The claimant alleged there had been a fire at the claimant’s premises, which triggered coverage under the business interruption policy. The claimant notified a claim to the defendant. The defendant requested additional documentation to analyse the claim. After the requested documentation was delivered to the defendant, the claimant alleged it had received no response from the defendant for more than two years.
The claimant filed a lawsuit to determine the trigger of the coverage for business interruption and the payment of the accrued amounts. The limitation period of two years established by Colombian law had passed; therefore the defendant alleged the claim had become time barred.

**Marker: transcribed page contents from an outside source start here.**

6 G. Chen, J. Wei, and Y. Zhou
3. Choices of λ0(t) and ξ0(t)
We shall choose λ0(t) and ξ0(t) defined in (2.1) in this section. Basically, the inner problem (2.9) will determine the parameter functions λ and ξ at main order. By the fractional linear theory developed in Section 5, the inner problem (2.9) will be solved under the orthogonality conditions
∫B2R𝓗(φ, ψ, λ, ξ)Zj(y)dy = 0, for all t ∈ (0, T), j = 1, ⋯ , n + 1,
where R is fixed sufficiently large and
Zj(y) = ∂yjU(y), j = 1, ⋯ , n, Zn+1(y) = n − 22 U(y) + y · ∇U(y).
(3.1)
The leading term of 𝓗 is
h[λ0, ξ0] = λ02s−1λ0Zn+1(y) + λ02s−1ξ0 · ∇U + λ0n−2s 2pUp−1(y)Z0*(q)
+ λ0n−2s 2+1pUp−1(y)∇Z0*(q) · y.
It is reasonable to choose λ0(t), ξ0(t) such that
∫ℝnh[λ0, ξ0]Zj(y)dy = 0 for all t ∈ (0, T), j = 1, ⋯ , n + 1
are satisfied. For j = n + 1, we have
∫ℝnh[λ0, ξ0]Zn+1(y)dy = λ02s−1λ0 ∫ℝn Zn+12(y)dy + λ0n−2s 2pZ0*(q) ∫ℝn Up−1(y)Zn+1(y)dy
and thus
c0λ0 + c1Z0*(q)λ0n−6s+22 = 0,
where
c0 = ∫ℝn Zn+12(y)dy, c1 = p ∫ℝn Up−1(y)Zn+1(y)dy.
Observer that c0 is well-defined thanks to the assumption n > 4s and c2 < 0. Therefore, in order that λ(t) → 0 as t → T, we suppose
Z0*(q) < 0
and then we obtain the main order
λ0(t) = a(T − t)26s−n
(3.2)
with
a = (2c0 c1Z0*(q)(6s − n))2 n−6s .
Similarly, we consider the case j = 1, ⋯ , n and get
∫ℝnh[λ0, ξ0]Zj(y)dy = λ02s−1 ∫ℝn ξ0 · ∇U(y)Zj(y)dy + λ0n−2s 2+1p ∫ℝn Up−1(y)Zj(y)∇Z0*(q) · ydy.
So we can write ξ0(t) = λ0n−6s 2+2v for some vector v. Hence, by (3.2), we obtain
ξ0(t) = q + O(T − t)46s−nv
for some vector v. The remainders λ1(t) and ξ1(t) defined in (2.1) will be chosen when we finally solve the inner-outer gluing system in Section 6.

At first instance, the Colombian judge acknowledged the existence of a claim, however the judge also confirmed the lawsuit had been filed outside the limitation period, therefore the claim was time barred.
At second instance, the court analysed the nature of business interruption insurance as interpreted in the London market and determined business interruption insurance has as its purpose to indemnify the insured for “loss of net utility solely caused by the reduction of income and increase of operative costs”. However, the court at second instance also confirmed that the case was time barred. Consequently, the claimant requested the case be appealed to the Supreme Court of Colombia.
The Colombian Supreme Court handed down its decision on July 15, 2016. It held the claim had not become time barred when the lawsuit was filed. As the quantum of the loss was not determined until October 2005, owing to the complexity of business interruption policies, the court held the statute of limitation had only started to run from that date. Thus, the case had not become time barred and the lawsuit filed by the claimant was valid.
The defendant was ordered to pay Peso670,908,333.34 (approximately $211,500) plus default interest from the May 10, 2007 (Colombian Commercial default interest can be agreed by the parties; however, if the parties fail to agree the same, the applicable interest will be between 21% and 32.01% per annum, which is much higher than many international parties expect) plus procedural costs.
The decision of the Supreme Court of Colombia says if a policy is for property damage and business interruption, both will be triggered at the same time, but the amount of damages related to business interruption will be determined when one of the following conditions has been satisfied: the insured has resumed its normal business activities; or the maximum time of coverage for business interruption has passed.
The limitation period for starting legal actions will only start to run when one of the two conditions is fulfilled and the obligation of an insurance company to indemnify will be suspended until the valuation of the business interruption losses has been carried out.